Doha boosts Tunisia's tourism competitors in a bid to weaken Tunisian President Kais Saied

Qatar pours investment into Algeria's tourism sector to put pressure on Tunisia

photo_camera PHOTO/FILE - Algerian Tourism Minister Yacine Hammadi welcomes the Qatari ambassador to Algiers

The Qatari hotel chain Retaj was at the centre of the signing of a framework agreement between Doha and Algiers this week. The tiny Gulf country plans to strengthen its investments in Algeria and bolster the tourism sector of its main North African partner to make it competitive with its neighbours. In the coming months, the Qatari company is expected to develop and exploit the services offered by the Algerian state-owned company Hôtellerie, Tourisme et Thermalisme (HTT). 

The representatives of the Algerian and Qatari groups signed their signatures on Monday under the watchful eyes of the Algerian Minister of Tourism, Yacine Hammadi, the Qatari ambassador in Algiers, Abdulaziz Ali Naama, the director of the hotel complex, Anouar Yacine Abdelouahed, and Sheikh Nayef bin Eid Al Thani, representative of the Retaj chain. Hammadi then stressed "the importance of benefiting from Qatar's successful experience" in attracting tourists.  

The deal poses a frontal threat to the interests of Tunisia, whose economy is heavily dependent on this sector. If Algeria improves its tourism model, Tunisia would receive fewer visitors per year, which would reduce its tourism revenues and hit the state's impoverished coffers at an extremely delicate time. Kaïs Saied's government is desperately seeking a deal with the International Monetary Fund (IMF). 

Fotografía de archivo el presidente de Túnez, Kais Saied (R), da la bienvenida al emir de Qatar, el jeque Tamim bin Hamad al-Thani, a su llegada a la capital tunecina el 24 de febrero de 2020

Some analysts have interpreted the tourism investment in Algeria as a Qatari retaliation against Saied for not moving closer to the Islamist orbit of Qatar, Turkey and, less assiduously, Algeria. This factor would explain recent diplomatic moves by Doha, which has sought closer relations with Algiers and Tripoli, controlled by Prime Minister Abdel Hamid Dbeibé's government, which is also Islamist. Qatar is thus trying to encircle Saied. 

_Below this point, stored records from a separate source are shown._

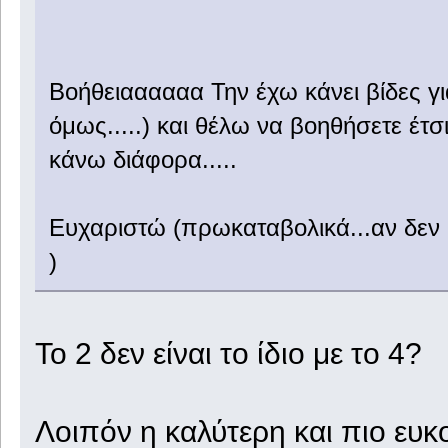
Βοήθειαααααα Την έχω κάνει βίδες γι
όμως.....) και θέλω να βοηθήσετε έτ
κάνω διάφορα.....
Ευχαριστώ (πρωκαταβολικά...αν δεν
)
Το 2 δεν είναι το ίδιο με το 4?
Λοιπόν η καλύτερη και πιο ευκ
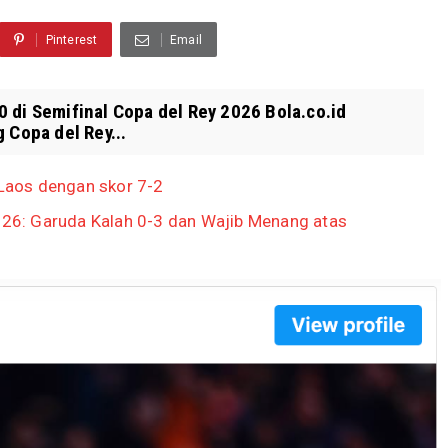
Pinterest
Email
 di Semifinal Copa del Rey 2026 Bola.co.id
 Copa del Rey...
Laos dengan skor 7-2
2026: Garuda Kalah 0-3 dan Wajib Menang atas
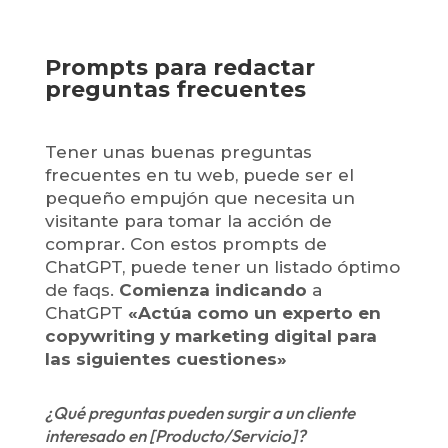
Prompts para redactar
preguntas frecuentes
Tener unas buenas preguntas
frecuentes en tu web, puede ser el
pequeño empujón que necesita un
visitante para tomar la acción de
comprar. Con estos prompts de
ChatGPT, puede tener un listado óptimo
de faqs.
Comienza indicando
a
ChatGPT
«Actúa como un experto en
copywriting y marketing digital para
las siguientes cuestiones»
¿Qué preguntas pueden surgir a un cliente
interesado en [Producto/Servicio]?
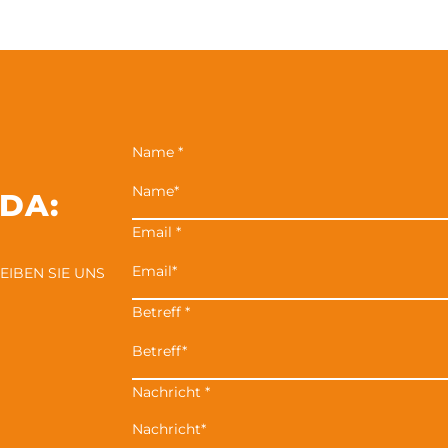
Name
*
 DA:
Email
*
EIBEN SIE UNS
Betreff
*
Nachricht
*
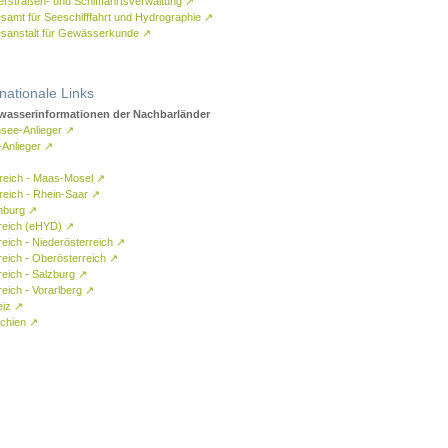
rstraßen- und Schifffahrtsverwaltung
↗
samt für Seeschifffahrt und Hydrographie
↗
sanstalt für Gewässerkunde
↗
rnationale Links
asserinformationen der Nachbarländer
see-Anlieger
↗
-Anlieger
↗
reich - Maas-Mosel
↗
reich - Rhein-Saar
↗
mburg
↗
reich (eHYD)
↗
reich - Niederösterreich
↗
reich - Oberösterreich
↗
reich - Salzburg
↗
eich - Vorarlberg
↗
eiz
↗
chien
↗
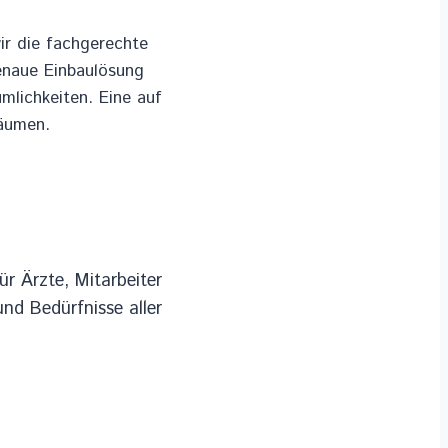
ir die fachgerechte
enaue Einbaulösung
mlichkeiten. Eine auf
räumen.
r Ärzte, Mitarbeiter
nd Bedürfnisse aller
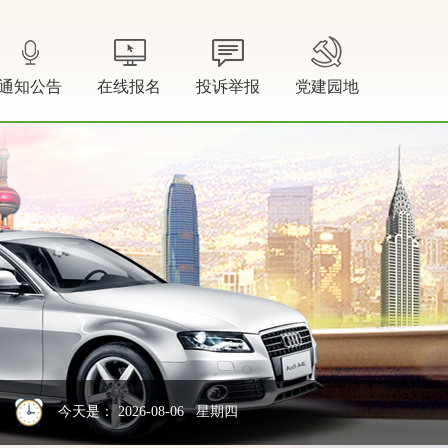
通知公告
在线报名
投诉举报
党建园地
今天是：
2026-08-06 星期四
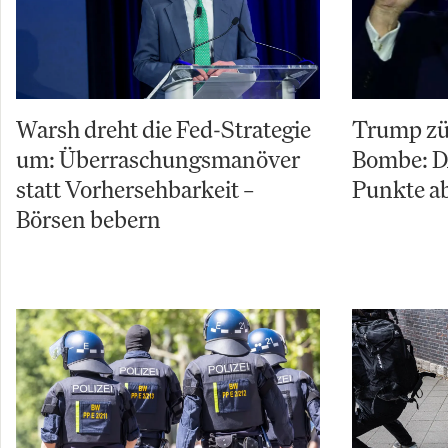
Warsh dreht die Fed-Strategie
Trump zü
um: Überraschungsmanöver
Bombe: D
statt Vorhersehbarkeit –
Punkte ab
Börsen bebern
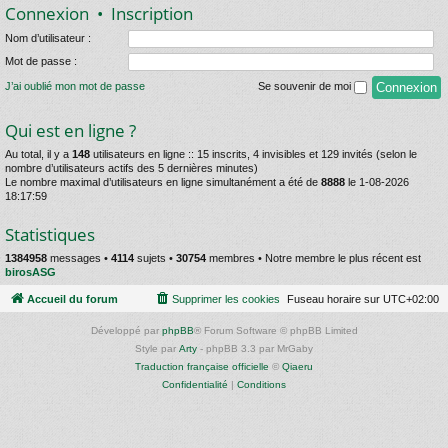
Connexion
•
Inscription
Nom d’utilisateur :
Mot de passe :
J’ai oublié mon mot de passe
Se souvenir de moi
Qui est en ligne ?
Au total, il y a
148
utilisateurs en ligne :: 15 inscrits, 4 invisibles et 129 invités (selon le
nombre d’utilisateurs actifs des 5 dernières minutes)
Le nombre maximal d’utilisateurs en ligne simultanément a été de
8888
le 1-08-2026
18:17:59
Statistiques
1384958
messages •
4114
sujets •
30754
membres • Notre membre le plus récent est
birosASG
Accueil du forum
Supprimer les cookies
Fuseau horaire sur
UTC+02:00
Développé par
phpBB
® Forum Software © phpBB Limited
Style par
Arty
- phpBB 3.3 par MrGaby
Traduction française officielle
©
Qiaeru
Confidentialité
|
Conditions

"During his election campaign, Saied was as enigmatic for Tunisians as he was for the international community," explains analyst Youssef Cherif at the Elcano Royal Institute. "Some accused him of siding with Turkey and Qatar, others of favouring the UAE and Egypt, while others went so far as to say that he was the puppet of Algeria and even Iran or Russia. The Tunisian leader's intentions remain unclear.  

Cherif recalls that after Saied came to power, "Turkish President Recep Tayyip Erdoğan visited the North African country in the hope of dragging Tunisia into his Libyan campaign. Saied was also visited by Qatari emir Tamim bin Hamad Al Thani, who invited him to Doha. But this relationship quickly took a turn for the worse, as he and Ennahda leader Rached Ghannouchi did not get along." 

"Qatar, which traditionally bails the country out when the going gets tough, refrained from helping when the economy disintegrated during the COVID-19 pandemic. And when the Turks criticised the dissolution of parliament in April 2022, the Tunisian authorities angrily counterattacked. The myth of the 'Turkish-Qatari puppet' did not hold up for long," Cherif adds.

Rachid Ghannouchi

As a result, Qatari investment in Tunisia plummeted, especially since the Tunisian president embarked on his constitutional reform project aimed at erasing the entire political legacy built by Ennahda. On 25 July 2021, the law professor delivered a coup d'état by dismissing the government and dissolving a parliament then presided over by the Islamists' leader, Rached Ghannouchi, the figure closest to Doha in Tunisian domestic politics.  

Saied has emerged as one of the main enemies of political Islamism, and Qatar has chosen to respond. In Tunisia, the president has managed to drag the phenomenon to the margins of the system. He even threatened to eliminate Islam as a state religion in the new Magna Carta, enacted in July last year, which gave him virtually unlimited powers, with no checks and balances. But article 5 of the legal text states that Tunisia is "part of the Islamic Ummah" and that "it is up to the state alone to work to achieve the purposes of Islam by preserving the soul, honor, property, religion and freedom". 

The Tunisian president may not be a political Islamist, but he is a devout Muslim who, like the voters who propelled him to the head of state after the 2019 presidential elections, has perceived Ennahda as the main culprit for the endemic corruption and economic crisis that has plagued Tunisia since the outbreak of the Arab Spring.